==== Source material ====
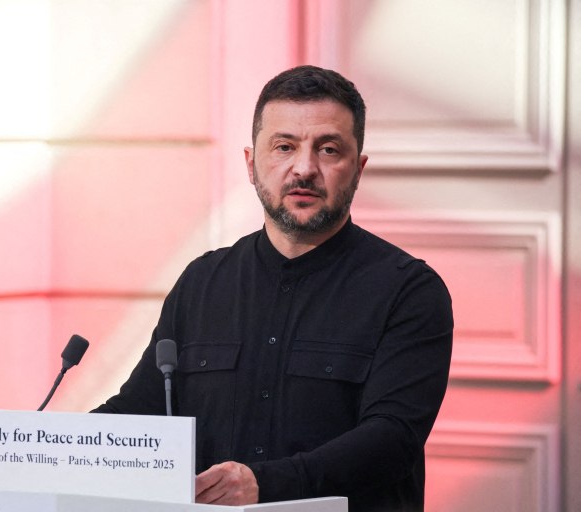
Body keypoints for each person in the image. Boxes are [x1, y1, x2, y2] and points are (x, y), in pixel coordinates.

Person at [92, 65, 453, 512]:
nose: (304, 168)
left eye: (328, 149)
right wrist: (45, 450)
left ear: (358, 169)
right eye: (284, 147)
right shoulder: (202, 282)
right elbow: (141, 411)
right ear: (251, 164)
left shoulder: (409, 291)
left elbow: (391, 440)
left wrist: (265, 485)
====
What the task requires -
Transcribe the full listing exactly, but keep every image out of it.

Task response -
Body keypoints for each person in the image. Boxes are [x1, y1, x2, y2] and points are (x, y), in pixel coordinates.

Person at [92, 65, 453, 512]:
nose: (304, 168)
left eye: (328, 149)
right wrist: (45, 450)
left ear: (358, 169)
right eye: (284, 147)
right shoulder: (202, 282)
right elbow: (141, 411)
right ear: (251, 164)
left shoulder: (409, 291)
left elbow: (391, 440)
left wrist: (265, 485)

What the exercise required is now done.